|Author Lucy Maud Montgomery|
Normally Mondays feature craft-centric blog posts, but I thought I’d change things up a bit today in order to wish Lucy Maud Montgomery a happy 141st birthday. Young girls for well over a hundred years now have Lucy to thank for many cherished hours spent reading about and bonding with Anne Shirley, the heroine she created in 1908 when she wrote Anne of Green Gables.
Anne is an eleven-year-old orphan mistakenly sent to live with the middle-age Cuthbert siblings after they requested a young boy to help them on their Prince Edward Island farm. Lucy based Anne and the story of her life on a similar event she remembered from her own childhood and infused the book with her many memories of growing up on Prince Edward Island.

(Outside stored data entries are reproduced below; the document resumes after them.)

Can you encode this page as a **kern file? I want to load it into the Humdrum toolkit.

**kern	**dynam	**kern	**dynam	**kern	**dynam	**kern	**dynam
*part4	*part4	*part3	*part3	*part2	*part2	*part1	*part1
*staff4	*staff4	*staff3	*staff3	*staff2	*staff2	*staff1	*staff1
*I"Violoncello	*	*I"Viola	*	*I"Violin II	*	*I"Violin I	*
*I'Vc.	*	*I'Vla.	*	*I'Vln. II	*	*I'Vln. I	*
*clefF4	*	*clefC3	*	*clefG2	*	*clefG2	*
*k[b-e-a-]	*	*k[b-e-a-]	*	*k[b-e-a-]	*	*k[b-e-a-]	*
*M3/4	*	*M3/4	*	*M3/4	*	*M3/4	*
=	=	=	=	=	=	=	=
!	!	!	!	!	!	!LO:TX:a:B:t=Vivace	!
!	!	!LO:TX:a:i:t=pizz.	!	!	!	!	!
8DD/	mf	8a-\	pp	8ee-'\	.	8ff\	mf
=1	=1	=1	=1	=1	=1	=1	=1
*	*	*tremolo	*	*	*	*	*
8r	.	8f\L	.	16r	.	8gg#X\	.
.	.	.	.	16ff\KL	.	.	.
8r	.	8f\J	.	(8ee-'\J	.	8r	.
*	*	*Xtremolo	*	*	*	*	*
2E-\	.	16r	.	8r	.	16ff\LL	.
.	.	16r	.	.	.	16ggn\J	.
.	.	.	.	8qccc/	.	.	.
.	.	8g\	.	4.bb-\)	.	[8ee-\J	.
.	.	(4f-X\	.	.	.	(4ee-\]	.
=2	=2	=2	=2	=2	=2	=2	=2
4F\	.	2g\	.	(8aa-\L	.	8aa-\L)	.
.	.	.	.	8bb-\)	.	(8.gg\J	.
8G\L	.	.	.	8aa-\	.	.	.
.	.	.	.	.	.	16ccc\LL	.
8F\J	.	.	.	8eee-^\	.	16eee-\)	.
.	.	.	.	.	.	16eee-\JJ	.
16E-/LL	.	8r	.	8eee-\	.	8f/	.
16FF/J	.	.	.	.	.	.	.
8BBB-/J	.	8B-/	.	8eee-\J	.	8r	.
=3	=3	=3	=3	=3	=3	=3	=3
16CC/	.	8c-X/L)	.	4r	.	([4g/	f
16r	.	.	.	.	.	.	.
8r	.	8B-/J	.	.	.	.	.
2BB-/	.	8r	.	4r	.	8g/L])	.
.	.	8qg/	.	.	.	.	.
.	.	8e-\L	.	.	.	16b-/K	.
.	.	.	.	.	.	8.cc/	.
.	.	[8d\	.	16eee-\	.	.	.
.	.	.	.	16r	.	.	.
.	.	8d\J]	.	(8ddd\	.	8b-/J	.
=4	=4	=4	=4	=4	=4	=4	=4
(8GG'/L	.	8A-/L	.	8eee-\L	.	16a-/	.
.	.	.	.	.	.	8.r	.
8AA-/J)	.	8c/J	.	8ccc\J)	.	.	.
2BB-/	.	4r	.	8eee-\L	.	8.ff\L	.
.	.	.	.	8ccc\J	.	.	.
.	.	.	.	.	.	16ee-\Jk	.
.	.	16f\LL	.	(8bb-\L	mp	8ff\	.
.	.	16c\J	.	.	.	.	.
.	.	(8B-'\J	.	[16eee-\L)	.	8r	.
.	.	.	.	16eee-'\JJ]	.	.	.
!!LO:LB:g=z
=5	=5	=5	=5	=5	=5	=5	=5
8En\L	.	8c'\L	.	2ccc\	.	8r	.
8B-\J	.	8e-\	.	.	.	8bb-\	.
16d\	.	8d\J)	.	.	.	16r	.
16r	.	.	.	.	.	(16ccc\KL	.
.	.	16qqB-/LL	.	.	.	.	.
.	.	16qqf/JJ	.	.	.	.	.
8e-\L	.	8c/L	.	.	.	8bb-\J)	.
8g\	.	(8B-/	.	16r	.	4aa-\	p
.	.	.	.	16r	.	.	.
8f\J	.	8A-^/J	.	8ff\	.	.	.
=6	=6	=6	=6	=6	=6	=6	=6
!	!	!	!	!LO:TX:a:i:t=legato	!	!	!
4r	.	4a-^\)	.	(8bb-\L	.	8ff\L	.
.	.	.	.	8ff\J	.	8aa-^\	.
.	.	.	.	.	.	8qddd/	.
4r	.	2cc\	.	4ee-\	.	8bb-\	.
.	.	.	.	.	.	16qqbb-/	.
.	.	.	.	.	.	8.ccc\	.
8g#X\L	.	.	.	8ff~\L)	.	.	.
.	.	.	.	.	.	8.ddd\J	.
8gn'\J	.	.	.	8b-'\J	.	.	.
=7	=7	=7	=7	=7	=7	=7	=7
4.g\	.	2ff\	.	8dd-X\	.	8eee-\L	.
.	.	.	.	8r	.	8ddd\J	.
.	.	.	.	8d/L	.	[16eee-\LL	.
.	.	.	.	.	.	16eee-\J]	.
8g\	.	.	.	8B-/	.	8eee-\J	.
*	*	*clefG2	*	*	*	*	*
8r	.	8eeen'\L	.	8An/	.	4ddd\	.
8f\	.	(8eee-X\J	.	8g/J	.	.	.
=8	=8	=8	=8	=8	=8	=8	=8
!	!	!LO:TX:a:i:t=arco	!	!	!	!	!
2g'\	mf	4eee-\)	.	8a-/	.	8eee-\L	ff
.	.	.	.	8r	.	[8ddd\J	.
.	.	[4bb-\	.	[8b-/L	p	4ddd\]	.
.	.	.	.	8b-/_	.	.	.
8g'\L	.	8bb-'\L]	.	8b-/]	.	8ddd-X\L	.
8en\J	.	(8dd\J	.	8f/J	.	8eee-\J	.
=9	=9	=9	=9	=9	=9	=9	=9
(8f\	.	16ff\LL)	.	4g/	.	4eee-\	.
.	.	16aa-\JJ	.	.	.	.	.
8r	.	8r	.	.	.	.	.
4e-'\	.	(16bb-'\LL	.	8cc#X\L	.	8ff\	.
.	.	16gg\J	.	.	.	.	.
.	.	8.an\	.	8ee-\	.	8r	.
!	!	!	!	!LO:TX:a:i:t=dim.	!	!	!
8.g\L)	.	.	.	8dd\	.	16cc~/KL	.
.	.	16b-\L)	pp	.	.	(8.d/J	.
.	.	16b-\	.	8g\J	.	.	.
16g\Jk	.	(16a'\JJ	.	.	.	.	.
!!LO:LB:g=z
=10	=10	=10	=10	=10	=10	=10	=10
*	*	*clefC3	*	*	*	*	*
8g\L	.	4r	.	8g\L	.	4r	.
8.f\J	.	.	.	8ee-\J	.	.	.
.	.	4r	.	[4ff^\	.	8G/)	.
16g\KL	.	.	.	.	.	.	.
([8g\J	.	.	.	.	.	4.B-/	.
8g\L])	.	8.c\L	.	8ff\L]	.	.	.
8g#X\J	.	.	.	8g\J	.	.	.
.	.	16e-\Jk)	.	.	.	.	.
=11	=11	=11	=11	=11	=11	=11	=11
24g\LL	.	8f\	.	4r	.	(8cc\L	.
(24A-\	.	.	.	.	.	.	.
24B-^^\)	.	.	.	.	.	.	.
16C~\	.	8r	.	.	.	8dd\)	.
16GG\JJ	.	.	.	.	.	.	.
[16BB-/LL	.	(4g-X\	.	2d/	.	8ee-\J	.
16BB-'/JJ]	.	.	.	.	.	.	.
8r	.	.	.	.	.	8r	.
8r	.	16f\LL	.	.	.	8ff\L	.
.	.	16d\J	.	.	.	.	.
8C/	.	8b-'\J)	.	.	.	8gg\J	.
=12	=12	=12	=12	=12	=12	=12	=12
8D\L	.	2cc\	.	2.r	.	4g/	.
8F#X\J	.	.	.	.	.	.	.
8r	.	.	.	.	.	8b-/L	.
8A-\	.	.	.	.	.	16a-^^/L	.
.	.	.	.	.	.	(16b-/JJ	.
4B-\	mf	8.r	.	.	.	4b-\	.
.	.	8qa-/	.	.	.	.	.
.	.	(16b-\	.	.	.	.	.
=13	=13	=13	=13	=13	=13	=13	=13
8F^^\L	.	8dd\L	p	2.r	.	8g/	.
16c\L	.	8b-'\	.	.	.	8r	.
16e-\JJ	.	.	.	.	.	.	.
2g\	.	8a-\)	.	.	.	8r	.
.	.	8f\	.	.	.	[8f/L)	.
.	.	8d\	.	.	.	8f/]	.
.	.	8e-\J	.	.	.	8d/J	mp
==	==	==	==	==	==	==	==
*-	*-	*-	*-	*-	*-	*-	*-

You know a book has definitely stood the test of time when after 107 years children around the world are still reading it and both movies and television shows continue to be made from the book and its sequels. There have also been various stage adaptations over the years, include a musical.
More than 50 million copies of Anne of Green Gables have sold since the book was first published, and it’s been translated into 20 different languages. Anne of Green Gables became so popular that Lucy went on to write a series of sequels.
Here’s an interesting fact about Anne that I discovered—Montgomery based Anne’s looks on Evelyn Nesbitt. If that name sounds familiar, it’s because Evelyn was the original Gibson girl. Her face and figure appeared nearly everywhere in the early part of the 20th century. Evelyn was America’s first celebrity, paving the way for the likes of Paris Hilton and Kim Kardashian. She was also indirectly responsible for what was called the Trial of the Century back in 1906 when her jealous millionaire husband Harry K. Thaw murdered her ex-lover, famed New York architect Stanford White.
It’s ironic that the scandalous Evelyn Nesbitt was the physical model for the sweet Anne Shirley, but as any author will tell you, when inspiration strikes, you run with it. Generations of young girls, myself included, are quite happy Evelyn had a hand in inspiring Lucy to create Anne.